↓↓↓

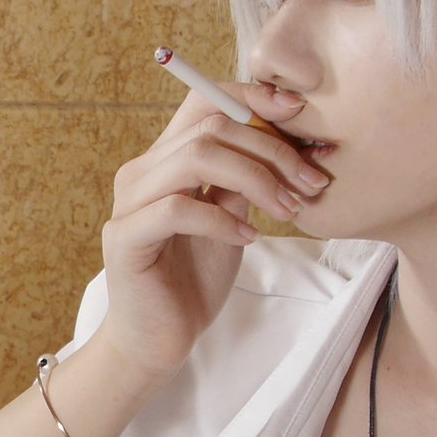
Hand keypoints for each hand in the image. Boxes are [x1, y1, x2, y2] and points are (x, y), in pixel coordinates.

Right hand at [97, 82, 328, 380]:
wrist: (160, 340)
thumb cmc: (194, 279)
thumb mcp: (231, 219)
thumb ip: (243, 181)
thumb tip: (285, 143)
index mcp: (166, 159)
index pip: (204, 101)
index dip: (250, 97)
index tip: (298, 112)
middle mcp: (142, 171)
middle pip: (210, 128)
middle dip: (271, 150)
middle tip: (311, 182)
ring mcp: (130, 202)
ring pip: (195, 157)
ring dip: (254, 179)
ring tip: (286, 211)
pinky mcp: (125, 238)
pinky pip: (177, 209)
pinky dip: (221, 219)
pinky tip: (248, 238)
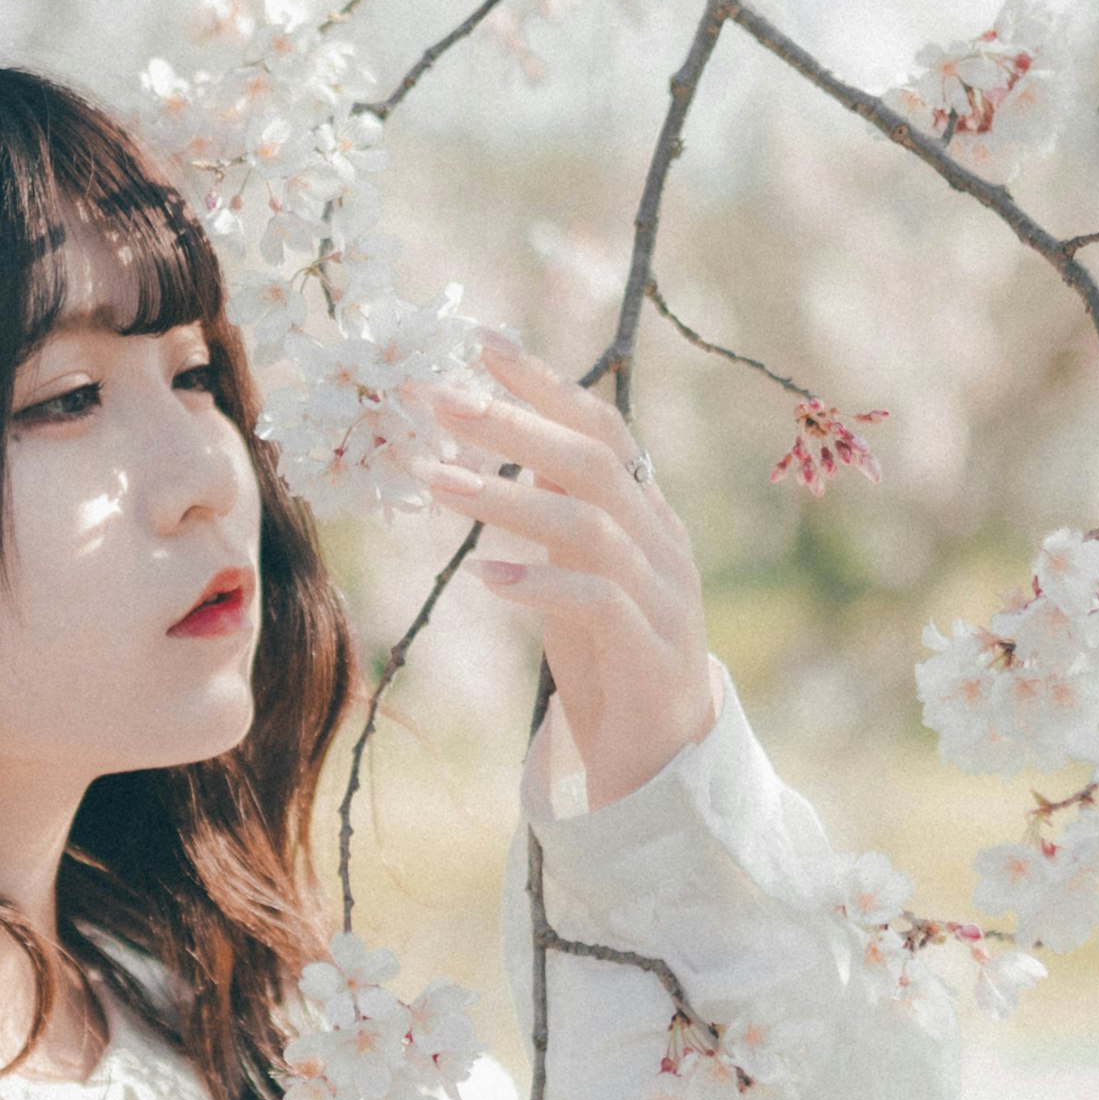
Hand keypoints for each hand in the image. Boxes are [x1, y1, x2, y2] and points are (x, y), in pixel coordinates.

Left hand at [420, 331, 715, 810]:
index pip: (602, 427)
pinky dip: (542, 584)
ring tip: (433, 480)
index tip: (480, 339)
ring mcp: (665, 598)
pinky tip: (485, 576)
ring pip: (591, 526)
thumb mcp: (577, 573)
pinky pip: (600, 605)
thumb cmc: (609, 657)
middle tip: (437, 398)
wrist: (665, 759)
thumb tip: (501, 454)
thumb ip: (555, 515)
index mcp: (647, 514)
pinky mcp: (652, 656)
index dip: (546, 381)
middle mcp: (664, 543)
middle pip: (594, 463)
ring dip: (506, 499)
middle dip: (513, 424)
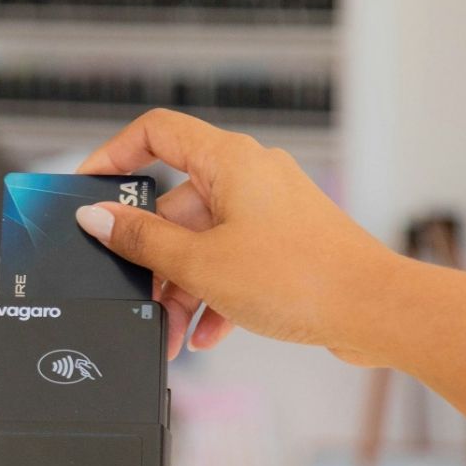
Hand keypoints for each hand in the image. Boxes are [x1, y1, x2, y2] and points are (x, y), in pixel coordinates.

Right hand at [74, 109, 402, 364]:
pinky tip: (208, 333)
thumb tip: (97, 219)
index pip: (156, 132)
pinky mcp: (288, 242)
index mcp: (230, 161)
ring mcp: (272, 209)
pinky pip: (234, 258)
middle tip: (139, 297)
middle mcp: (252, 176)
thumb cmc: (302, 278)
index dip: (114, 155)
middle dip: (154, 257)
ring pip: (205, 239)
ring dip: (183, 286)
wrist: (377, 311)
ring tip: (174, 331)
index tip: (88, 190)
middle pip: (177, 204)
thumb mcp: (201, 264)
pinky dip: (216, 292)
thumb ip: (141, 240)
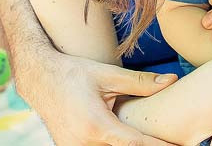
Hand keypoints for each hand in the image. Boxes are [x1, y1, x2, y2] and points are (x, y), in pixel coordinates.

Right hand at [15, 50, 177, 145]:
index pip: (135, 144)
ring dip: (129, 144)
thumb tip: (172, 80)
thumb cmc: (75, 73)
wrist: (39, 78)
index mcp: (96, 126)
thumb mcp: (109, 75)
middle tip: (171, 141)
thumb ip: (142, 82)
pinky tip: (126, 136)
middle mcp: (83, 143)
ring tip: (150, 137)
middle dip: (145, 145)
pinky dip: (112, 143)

↑↑↑
↓↓↓

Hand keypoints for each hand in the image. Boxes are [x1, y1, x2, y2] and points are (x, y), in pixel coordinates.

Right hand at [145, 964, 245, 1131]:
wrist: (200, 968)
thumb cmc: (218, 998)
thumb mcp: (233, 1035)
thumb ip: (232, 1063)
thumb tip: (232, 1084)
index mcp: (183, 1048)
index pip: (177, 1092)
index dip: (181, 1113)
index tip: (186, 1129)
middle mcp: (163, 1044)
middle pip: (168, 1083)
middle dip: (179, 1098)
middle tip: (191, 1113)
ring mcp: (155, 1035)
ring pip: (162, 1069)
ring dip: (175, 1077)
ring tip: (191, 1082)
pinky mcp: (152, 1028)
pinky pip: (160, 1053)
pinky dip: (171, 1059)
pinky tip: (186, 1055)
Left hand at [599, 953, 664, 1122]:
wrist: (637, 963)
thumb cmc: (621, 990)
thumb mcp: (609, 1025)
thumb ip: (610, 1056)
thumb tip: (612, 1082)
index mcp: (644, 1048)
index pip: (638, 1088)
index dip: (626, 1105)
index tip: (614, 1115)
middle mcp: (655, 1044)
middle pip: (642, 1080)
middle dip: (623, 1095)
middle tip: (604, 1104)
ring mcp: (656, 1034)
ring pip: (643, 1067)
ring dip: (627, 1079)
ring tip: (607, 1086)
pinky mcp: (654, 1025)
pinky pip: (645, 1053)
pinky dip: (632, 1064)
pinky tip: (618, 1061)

↑↑↑

What the task asks: Where the listing above reaches the line that contains "ring dip: (129, 144)", start retyping, and finish with the line that contains "pinky dip: (112, 143)"; reproduce those lines exactly and no others.

Answer to the problem:
ring dip: (129, 144)
thumb tip: (172, 80)
thumb cmc: (75, 73)
wrist: (39, 78)
index mcp: (96, 126)
thumb mcp: (109, 75)
middle tip: (171, 141)
thumb ip: (142, 82)
pinky tip: (126, 136)
middle mcp: (83, 143)
ring tip: (150, 137)
middle dip: (145, 145)
pinky dip: (112, 143)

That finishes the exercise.